MARGUERITE YOURCENAR- L´OEUVRE AU NOIR
par Federica Ramazzi et Adriana La Buonora
“Toute douleur prolongée insulte à leur oubli.”
Marguerite Yourcenar “ Mémoires d'Hadrien.
Marguerite Yourcenar “ Mémoires d'Hadrien.
Marguerite
Cleenewerck de Crayencour, dont elle utilise l’anagramme est une écrivaine
francophone, mais non française.
Elle
est née à Bruxelles, le 8 juin 1903. Le décès de sa mère lors de
l'accouchement, a fait qu'elle ait toujours souffert malgré les efforts de son
père qui était un homme très cultivé, anticonformiste et très grand voyageur.
Il
a tenait énormément à l'éducation de Marguerite et l’envoya toujours dans des
institutions privées. Son premier poème dialogué, Le Jardin des
chimères, est publié à compte d'auteur en 1921 et signé Yourcenar,
anagramme de Crayencour à l'omission d'un C près, qui deviendra son patronyme
légal en 1947 lors de sa naturalisation comme américaine.
Son roman Mémoires d'Hadrien, en 1951, connaît un succès mondial et
lui vaut le statut définitif d'écrivain, consacré en1970 par son élection à l'Académie royale de langue et de
littérature françaises de Belgique, et dix ans
plus tard, par son entrée à l'Académie française, grâce au soutien actif de
l'écrivain et académicien Jean d'Ormesson.
M. Yourcenar est la première femme à siéger à l'Académie française. Elle
dit avoir longtemps hésité, pour le choix de son sujet, entre l'empereur Hadrien et
le mathématicien-philosophe Omar Khayyâm.
Elle
a écrit des anagrammes, des poèmes dialogués, des
essais, des critiques et des romans. Elle a aussi étudié des
langues anciennes, la littérature et fait de nombreuses traductions.
Elle
a été définie comme humaniste. L'obscurantisme et l'ignorance sont des soucis toujours
présents dans l'œuvre de cette femme.
C’est
peut-être pour ça que le personnage de Zénon paraît si naturel. Sa lutte contre
le cléricalisme, l'obscurantisme, l'intolérance de ce Dieu vengeur et punisseur
qui brûle tout ce qui ne comprend pas est de chaque instant.

▸ **LIGNES DE DONNÉES**
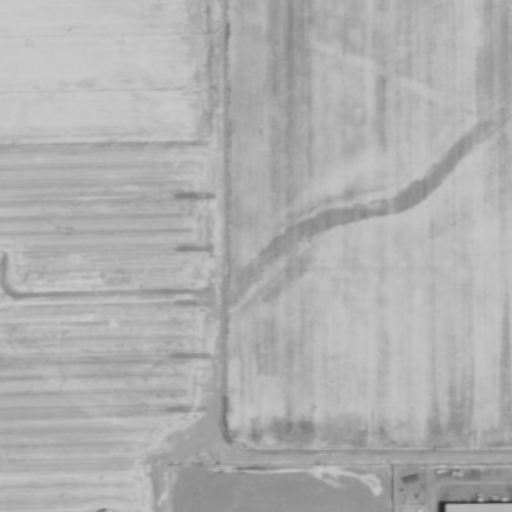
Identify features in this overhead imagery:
road: (454, 478)
building: (480, 507)
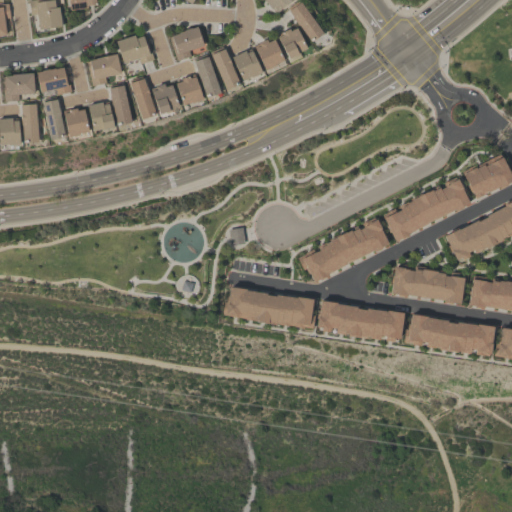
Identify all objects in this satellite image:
building: (3, 0)
building: (187, 1)
building: (187, 1)
building: (79, 3)
building: (80, 4)
building: (276, 4)
building: (276, 5)
road: (244, 8)
road: (136, 11)
building: (44, 13)
building: (45, 14)
building: (3, 16)
road: (197, 17)
building: (4, 21)
building: (303, 21)
building: (304, 23)
road: (19, 26)
road: (384, 26)
road: (438, 26)
road: (244, 31)
building: (184, 42)
building: (290, 42)
road: (70, 43)
building: (186, 43)
road: (159, 44)
building: (290, 44)
building: (132, 49)
building: (132, 50)
building: (267, 54)
building: (268, 54)
building: (245, 65)
building: (245, 65)
building: (101, 68)
building: (223, 69)
road: (75, 70)
building: (101, 70)
road: (168, 70)
building: (223, 70)
building: (205, 76)
building: (205, 78)
road: (425, 78)
building: (51, 80)
building: (52, 83)
road: (375, 84)
building: (15, 85)
building: (16, 86)
building: (188, 90)
building: (187, 91)
road: (82, 95)
building: (162, 98)
building: (163, 98)
building: (140, 99)
building: (141, 99)
road: (473, 100)
building: (118, 105)
building: (118, 105)
road: (6, 108)
building: (99, 116)
road: (417, 116)
building: (98, 117)
road: (317, 118)
building: (52, 119)
building: (51, 120)
building: (74, 122)
building: (75, 122)
building: (28, 123)
building: (27, 124)
road: (447, 129)
road: (498, 130)
building: (9, 131)
road: (315, 131)
building: (8, 133)
road: (210, 145)
road: (442, 153)
building: (484, 174)
road: (275, 176)
building: (486, 177)
road: (152, 187)
parking lot: (357, 188)
road: (230, 192)
road: (352, 205)
building: (421, 206)
road: (260, 207)
building: (424, 210)
park: (222, 219)
building: (480, 229)
road: (249, 233)
building: (479, 233)
road: (74, 236)
building: (236, 236)
road: (421, 236)
building: (236, 238)
building: (340, 247)
road: (209, 250)
building: (342, 252)
building: (509, 257)
road: (186, 263)
road: (212, 275)
road: (63, 281)
road: (152, 282)
road: (173, 282)
building: (423, 282)
road: (184, 283)
road: (290, 284)
building: (426, 287)
building: (489, 292)
building: (489, 295)
building: (266, 305)
road: (424, 305)
building: (356, 318)
building: (362, 324)
building: (445, 332)
building: (502, 341)
road: (266, 371)
power tower: (209, 433)
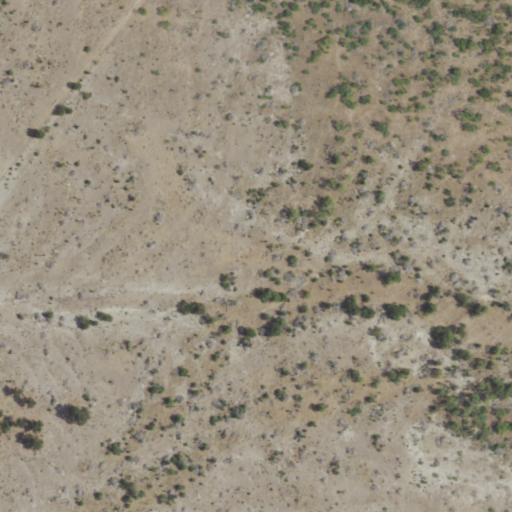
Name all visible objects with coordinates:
road: (80, 98)
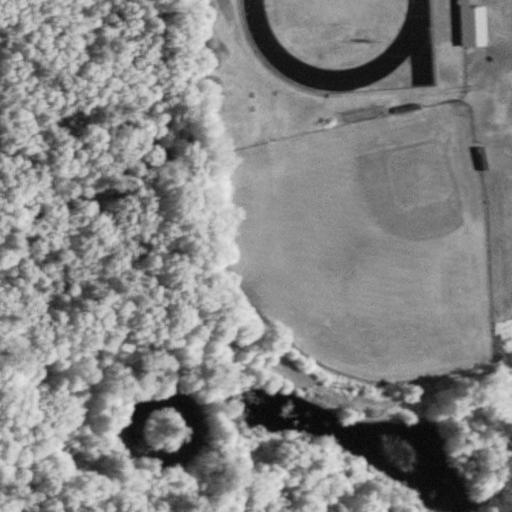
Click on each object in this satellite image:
building: (471, 27)
track: (342, 39)
park: (362, 244)
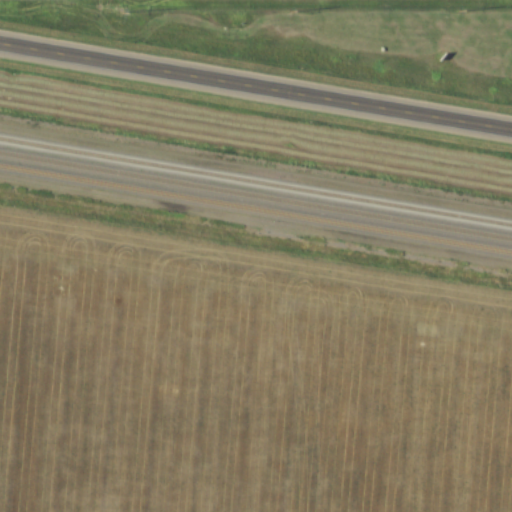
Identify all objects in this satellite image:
road: (256, 86)
railway: (256, 181)
railway: (256, 195)
railway: (256, 207)
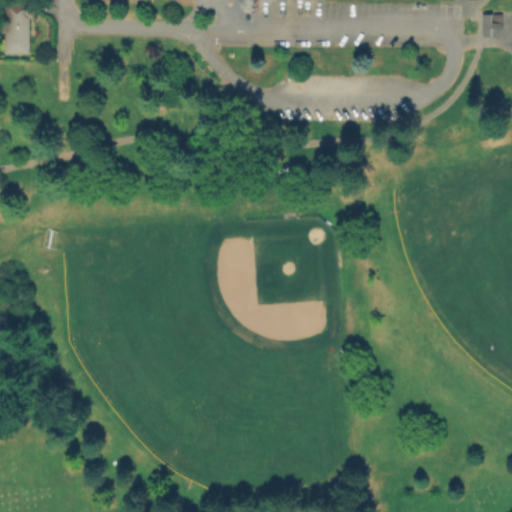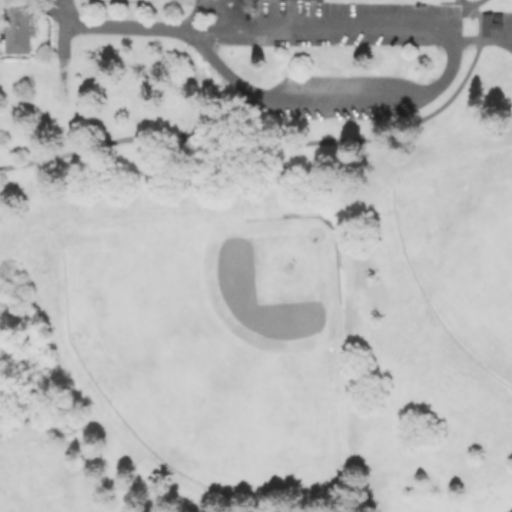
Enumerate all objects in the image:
road: (466, 3)
road: (458, 13)
building: (487, 22)
road: (128, 26)
road: (318, 26)
building: (485, 26)
building: (14, 28)
building: (15, 28)
road: (58, 29)
road: (481, 43)
road: (333, 99)
road: (279, 142)
park: (260, 260)
park: (463, 264)
park: (476, 274)
park: (218, 345)
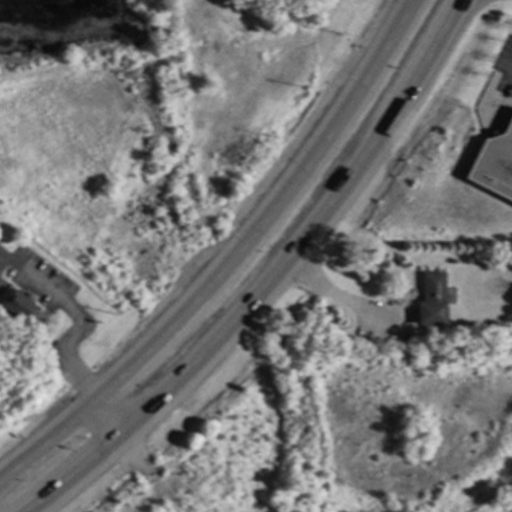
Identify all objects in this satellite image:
parking lot: (504, 67)
road: (511, 76)
building: (494, 164)
building: (494, 165)
road: (229, 259)
road: (268, 279)
road: (342, 298)
building: (431, 300)
building: (431, 300)
building: (18, 306)
building: (18, 306)
road: (76, 315)
road: (111, 412)
building: (175, 457)
road: (7, 476)
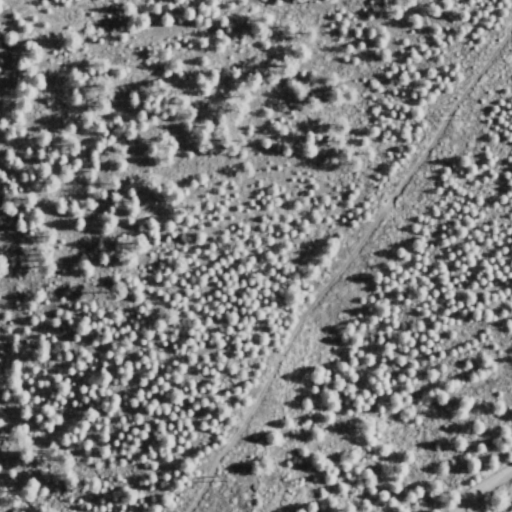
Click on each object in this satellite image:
power tower: (452, 117)
road: (339, 255)
power tower: (216, 480)
road: (478, 484)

▸ **ÉNONCÉ**
Réécrivez sous forme de liste, s'il vous plaît, le paragraphe de la source qui commence par « Elle a écrit des anagrammes », en conservant ses faits principaux.

▸ **RÉPONSE RÉDIGÉE**
- Genres pratiqués : anagrammes, poèmes dialogués, essais, critiques et romans
- Études : langues anciennes et littérature
- De nombreuses traductions